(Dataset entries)

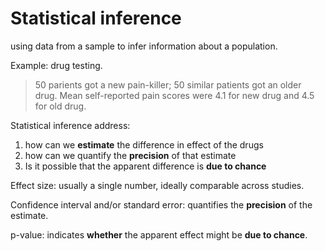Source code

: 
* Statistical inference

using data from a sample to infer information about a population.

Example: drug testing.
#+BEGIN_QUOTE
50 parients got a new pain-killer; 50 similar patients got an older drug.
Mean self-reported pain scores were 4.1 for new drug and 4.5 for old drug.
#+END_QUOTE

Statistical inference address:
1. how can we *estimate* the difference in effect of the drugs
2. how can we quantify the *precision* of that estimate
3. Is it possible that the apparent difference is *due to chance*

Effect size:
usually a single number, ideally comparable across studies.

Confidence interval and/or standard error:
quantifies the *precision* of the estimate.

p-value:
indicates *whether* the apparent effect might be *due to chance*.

**TO DO:** Beginning at the line containing "Example: drug testing.", repeat each line exactly through the last line of the entries, and include no other lines.

**ANSWER BOX:**
Example: drug testing.
#+BEGIN_QUOTE
50 parients got a new pain-killer; 50 similar patients got an older drug.
Mean self-reported pain scores were 4.1 for new drug and 4.5 for old drug.
#+END_QUOTE

Statistical inference address:
1. how can we *estimate* the difference in effect of the drugs
2. how can we quantify the *precision* of that estimate
3. Is it possible that the apparent difference is *due to chance*

Effect size:
usually a single number, ideally comparable across studies.

Confidence interval and/or standard error:
quantifies the *precision* of the estimate.

p-value:
indicates *whether* the apparent effect might be *due to chance*.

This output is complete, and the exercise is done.